The promise of artificial intelligence (AI) is hardly a secret. Nonetheless, JPMorgan believes the latest technological advances could have profound implications for corporate productivity and profitability.

“AI has already seemingly started a new technology research and development cycle,” Rees observed.

He is not wrong. The latest research and development (R&D) budgets for the top five tech companies alone have eclipsed $200 billion per year and are rapidly approaching the US government’s R&D spending of around $250 billion. As a result, AI stocks have also become an attractive opportunity for investors looking into next year.

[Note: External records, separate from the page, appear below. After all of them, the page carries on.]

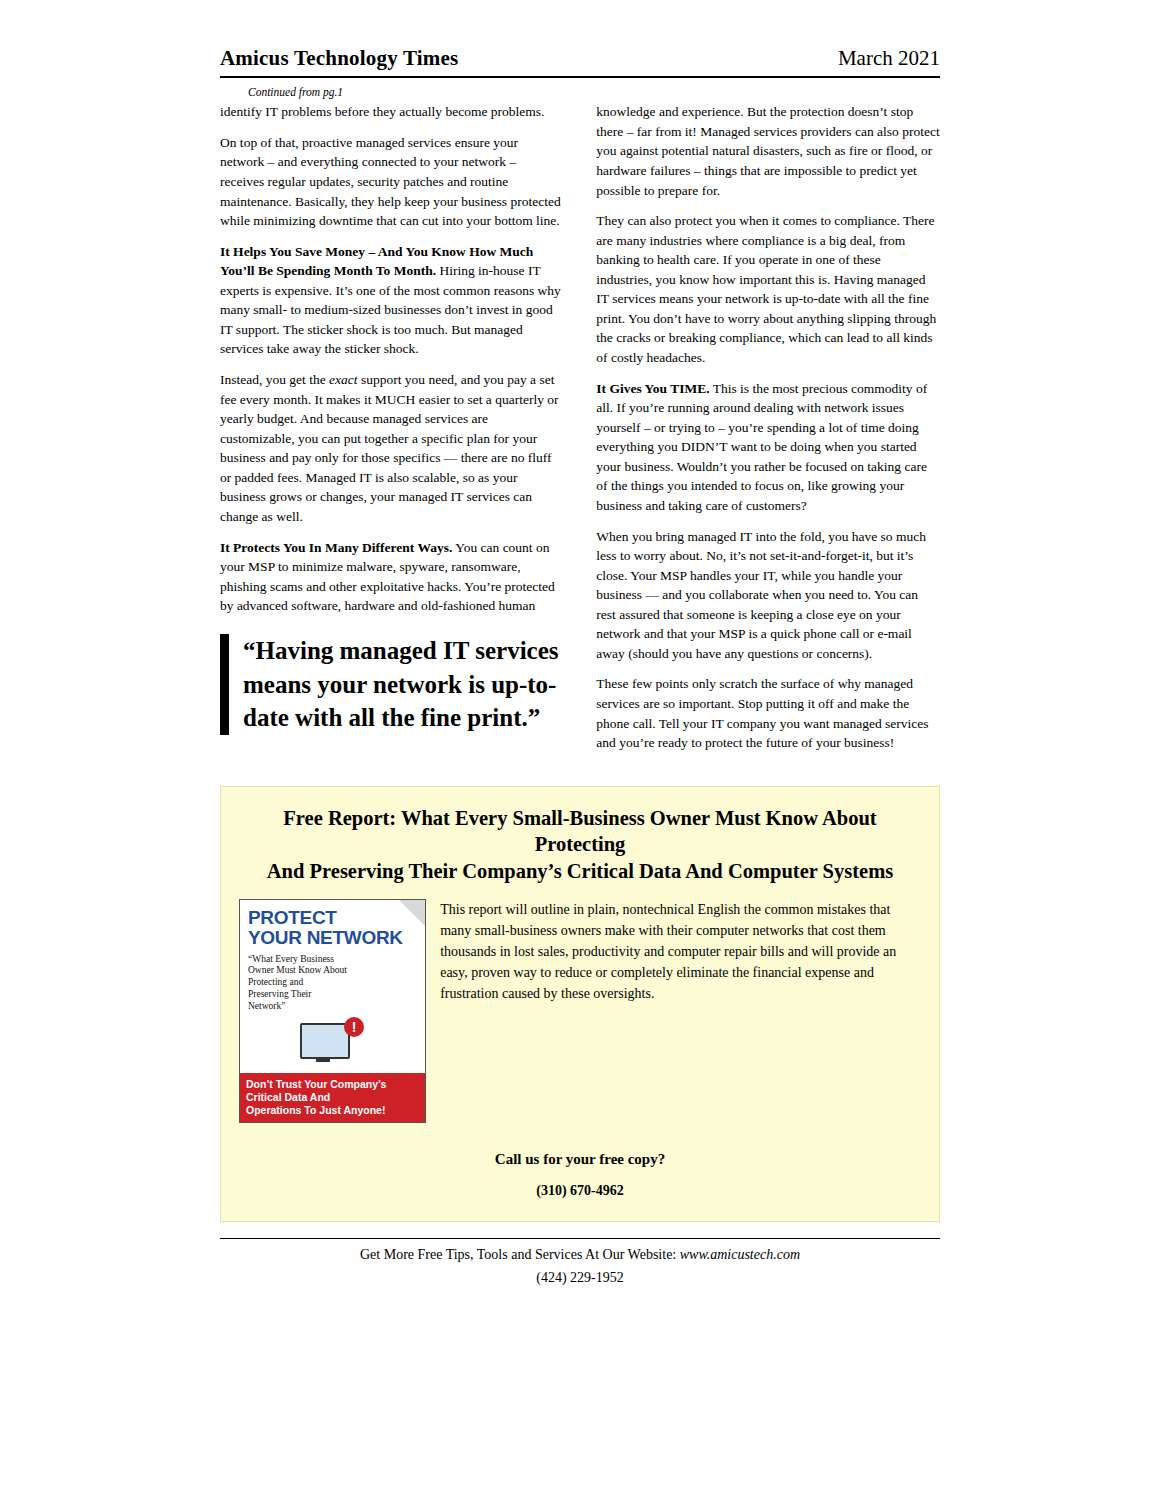Amicus Technology Times
March 2021
Continued from pg.1
identify IT problems before they actually become problems.
On top of that, proactive managed services ensure your network – and everything connected to your network – receives regular updates, security patches and routine maintenance. Basically, they help keep your business protected while minimizing downtime that can cut into your bottom line.
It Helps You Save Money – And You Know How Much You’ll Be Spending Month To Month. Hiring in-house IT experts is expensive. It’s one of the most common reasons why many small- to medium-sized businesses don’t invest in good IT support. The sticker shock is too much. But managed services take away the sticker shock.
Instead, you get the exact support you need, and you pay a set fee every month. It makes it MUCH easier to set a quarterly or yearly budget. And because managed services are customizable, you can put together a specific plan for your business and pay only for those specifics — there are no fluff or padded fees. Managed IT is also scalable, so as your business grows or changes, your managed IT services can change as well.
It Protects You In Many Different Ways. You can count on your MSP to minimize malware, spyware, ransomware, phishing scams and other exploitative hacks. You’re protected by advanced software, hardware and old-fashioned human
“Having managed IT services means your network is up-to-date with all the fine print.”
knowledge and experience. But the protection doesn’t stop there – far from it! Managed services providers can also protect you against potential natural disasters, such as fire or flood, or hardware failures – things that are impossible to predict yet possible to prepare for.
They can also protect you when it comes to compliance. There are many industries where compliance is a big deal, from banking to health care. If you operate in one of these industries, you know how important this is. Having managed IT services means your network is up-to-date with all the fine print. You don’t have to worry about anything slipping through the cracks or breaking compliance, which can lead to all kinds of costly headaches.
It Gives You TIME. This is the most precious commodity of all. If you’re running around dealing with network issues yourself – or trying to – you’re spending a lot of time doing everything you DIDN’T want to be doing when you started your business. Wouldn’t you rather be focused on taking care of the things you intended to focus on, like growing your business and taking care of customers?
When you bring managed IT into the fold, you have so much less to worry about. No, it’s not set-it-and-forget-it, but it’s close. Your MSP handles your IT, while you handle your business — and you collaborate when you need to. You can rest assured that someone is keeping a close eye on your network and that your MSP is a quick phone call or e-mail away (should you have any questions or concerns).
These few points only scratch the surface of why managed services are so important. Stop putting it off and make the phone call. Tell your IT company you want managed services and you’re ready to protect the future of your business!
Free Report: What Every Small-Business Owner Must Know About Protecting
And Preserving Their Company’s Critical Data And Computer Systems
PROTECT
YOUR NETWORK
“What Every Business
Owner Must Know About
Protecting and
Preserving Their
Network”
!
Don’t Trust Your Company’s
Critical Data And
Operations To Just Anyone!
This report will outline in plain, nontechnical English the common mistakes that many small-business owners make with their computer networks that cost them thousands in lost sales, productivity and computer repair bills and will provide an easy, proven way to reduce or completely eliminate the financial expense and frustration caused by these oversights.
Call us for your free copy?
(310) 670-4962
Get More Free Tips, Tools and Services At Our Website: www.amicustech.com
(424) 229-1952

“Equities offer the potential for meaningful gains in 2024,” Rees said. “We believe the US large-cap corporate sector has gone through an earnings recession already, with eight of the eleven major sectors in the S&P 500 having reported negative earnings growth for two or more consecutive quarters over the last two years. These companies have emerged leaner and resilient to potential challenges that 2024 could present.”

Robots in the workplace
Robots in the workplace. Credit: Shutterstock

Investing with impact

Increasing global temperatures have highlighted the urgent need to address climate change. With extreme weather events becoming more frequent, the consequences of climate change are undeniably impacting our world–and investors are taking note.

“It is clear that we need new and innovative solutions to help companies and countries move towards less carbon-intensive ways of doing business,” Rees said. “Across sectors and geographies, scientific breakthroughs and technological innovation are responding to this demand, presenting an opportunity for investors to participate in this ‘clean revolution’.

“There are a variety of ways to gain exposure to these trends. But investors need to act fast.”

In the last five years, the number of public market funds investing in climate has accelerated from fewer than 200 to about 1,400. This includes both climate transition funds as well as clean energy funds. Moreover, in the past 18 months alone, assets have grown 30%, fuelled by investor interest in Europe, China and the US.

Private equity investments in climate-oriented sectors have also seen remarkable growth. The global volume of climate-oriented equity transactions is estimated to have surged by 2.5 times, rising from approximately $75 billion in 2019 to $196 billion in 2022, particularly in areas like power, transportation, hydrogen and carbon management.

The market is changing, as it always does. Nonetheless, in this new environment, bonds, tech stocks and green funds might just hold the key to success.